Stored data entries
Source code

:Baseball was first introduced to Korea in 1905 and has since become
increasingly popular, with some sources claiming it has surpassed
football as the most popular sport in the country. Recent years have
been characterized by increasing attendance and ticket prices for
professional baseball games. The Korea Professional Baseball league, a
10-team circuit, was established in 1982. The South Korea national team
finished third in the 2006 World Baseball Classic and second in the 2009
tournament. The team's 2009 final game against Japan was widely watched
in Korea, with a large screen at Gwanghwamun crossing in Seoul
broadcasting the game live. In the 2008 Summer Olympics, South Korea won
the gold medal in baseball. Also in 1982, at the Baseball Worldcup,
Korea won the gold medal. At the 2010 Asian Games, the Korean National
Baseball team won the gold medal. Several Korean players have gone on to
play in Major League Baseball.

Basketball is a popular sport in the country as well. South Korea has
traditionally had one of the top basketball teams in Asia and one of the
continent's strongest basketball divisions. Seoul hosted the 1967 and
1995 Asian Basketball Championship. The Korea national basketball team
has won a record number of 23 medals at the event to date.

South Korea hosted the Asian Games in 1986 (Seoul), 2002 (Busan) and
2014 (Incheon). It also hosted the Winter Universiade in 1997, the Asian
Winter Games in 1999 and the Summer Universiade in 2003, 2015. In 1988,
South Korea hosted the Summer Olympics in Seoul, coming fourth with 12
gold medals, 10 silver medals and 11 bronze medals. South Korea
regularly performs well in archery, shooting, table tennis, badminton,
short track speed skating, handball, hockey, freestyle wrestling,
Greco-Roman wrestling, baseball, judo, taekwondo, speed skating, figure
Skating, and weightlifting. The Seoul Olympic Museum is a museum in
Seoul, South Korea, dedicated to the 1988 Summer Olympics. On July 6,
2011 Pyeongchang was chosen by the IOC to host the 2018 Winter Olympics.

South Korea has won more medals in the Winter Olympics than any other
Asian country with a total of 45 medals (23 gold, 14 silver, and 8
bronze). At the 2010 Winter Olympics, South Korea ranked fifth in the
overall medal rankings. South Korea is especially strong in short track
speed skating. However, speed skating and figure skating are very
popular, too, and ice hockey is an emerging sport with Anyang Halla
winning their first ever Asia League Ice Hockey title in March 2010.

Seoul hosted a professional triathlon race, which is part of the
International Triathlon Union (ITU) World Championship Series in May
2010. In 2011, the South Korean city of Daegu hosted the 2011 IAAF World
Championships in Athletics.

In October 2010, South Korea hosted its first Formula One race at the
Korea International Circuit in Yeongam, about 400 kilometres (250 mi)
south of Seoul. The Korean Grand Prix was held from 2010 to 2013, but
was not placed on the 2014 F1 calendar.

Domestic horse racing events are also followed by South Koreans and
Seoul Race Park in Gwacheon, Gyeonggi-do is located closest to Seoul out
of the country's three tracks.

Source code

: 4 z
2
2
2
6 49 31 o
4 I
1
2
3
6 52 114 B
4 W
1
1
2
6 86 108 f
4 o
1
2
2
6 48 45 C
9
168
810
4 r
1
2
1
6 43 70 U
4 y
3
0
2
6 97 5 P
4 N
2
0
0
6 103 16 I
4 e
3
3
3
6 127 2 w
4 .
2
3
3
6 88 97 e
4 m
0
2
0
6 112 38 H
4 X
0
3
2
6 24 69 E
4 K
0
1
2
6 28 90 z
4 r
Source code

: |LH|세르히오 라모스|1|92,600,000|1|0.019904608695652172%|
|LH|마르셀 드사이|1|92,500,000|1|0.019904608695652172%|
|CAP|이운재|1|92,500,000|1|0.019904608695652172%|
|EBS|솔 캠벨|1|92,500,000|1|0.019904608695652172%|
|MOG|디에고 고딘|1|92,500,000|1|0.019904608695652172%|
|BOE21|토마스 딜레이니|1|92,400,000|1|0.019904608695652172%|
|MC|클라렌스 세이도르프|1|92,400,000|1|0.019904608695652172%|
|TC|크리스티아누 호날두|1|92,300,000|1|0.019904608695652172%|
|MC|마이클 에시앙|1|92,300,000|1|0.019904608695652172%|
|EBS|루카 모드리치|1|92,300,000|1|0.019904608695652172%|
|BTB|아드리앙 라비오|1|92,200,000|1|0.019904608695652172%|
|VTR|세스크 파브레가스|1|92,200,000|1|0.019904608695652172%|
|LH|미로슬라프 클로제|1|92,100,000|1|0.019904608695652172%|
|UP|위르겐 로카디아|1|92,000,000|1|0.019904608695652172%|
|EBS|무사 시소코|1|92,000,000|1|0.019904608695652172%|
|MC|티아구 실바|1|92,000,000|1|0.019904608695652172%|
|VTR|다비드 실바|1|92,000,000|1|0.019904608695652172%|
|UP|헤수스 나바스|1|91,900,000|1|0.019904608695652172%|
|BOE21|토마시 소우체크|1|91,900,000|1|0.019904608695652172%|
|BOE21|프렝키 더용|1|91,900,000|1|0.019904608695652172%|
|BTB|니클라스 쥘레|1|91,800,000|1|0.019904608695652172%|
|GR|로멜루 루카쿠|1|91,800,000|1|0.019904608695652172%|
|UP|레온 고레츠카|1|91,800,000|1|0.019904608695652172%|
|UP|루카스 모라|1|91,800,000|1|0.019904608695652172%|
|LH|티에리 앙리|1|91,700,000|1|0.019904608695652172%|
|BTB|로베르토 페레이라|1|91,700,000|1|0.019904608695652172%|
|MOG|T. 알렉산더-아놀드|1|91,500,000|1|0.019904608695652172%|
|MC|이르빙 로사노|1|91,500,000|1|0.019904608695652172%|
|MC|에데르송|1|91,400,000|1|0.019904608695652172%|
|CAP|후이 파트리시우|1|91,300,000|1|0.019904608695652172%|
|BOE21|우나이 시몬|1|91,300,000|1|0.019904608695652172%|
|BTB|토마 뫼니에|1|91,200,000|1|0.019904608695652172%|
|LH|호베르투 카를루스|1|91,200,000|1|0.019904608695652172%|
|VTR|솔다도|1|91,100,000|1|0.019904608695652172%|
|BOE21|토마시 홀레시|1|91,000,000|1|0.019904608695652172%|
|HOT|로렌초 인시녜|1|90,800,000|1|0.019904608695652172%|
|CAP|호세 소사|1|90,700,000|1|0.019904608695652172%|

--

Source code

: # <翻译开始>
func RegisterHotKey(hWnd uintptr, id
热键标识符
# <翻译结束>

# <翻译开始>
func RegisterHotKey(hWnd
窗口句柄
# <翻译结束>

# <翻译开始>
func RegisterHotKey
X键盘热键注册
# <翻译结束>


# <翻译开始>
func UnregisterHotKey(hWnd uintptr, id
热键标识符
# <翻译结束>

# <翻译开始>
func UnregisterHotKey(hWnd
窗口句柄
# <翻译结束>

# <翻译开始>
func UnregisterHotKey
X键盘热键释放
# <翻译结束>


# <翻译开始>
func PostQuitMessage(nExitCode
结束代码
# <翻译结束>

#### [REQUIREMENT]
Please return a copy of each line in the entries that has the string "UnregisterHotKey".

#### [WRITTEN ANSWER]
func UnregisterHotKey(hWnd uintptr, id
func UnregisterHotKey(hWnd
func UnregisterHotKey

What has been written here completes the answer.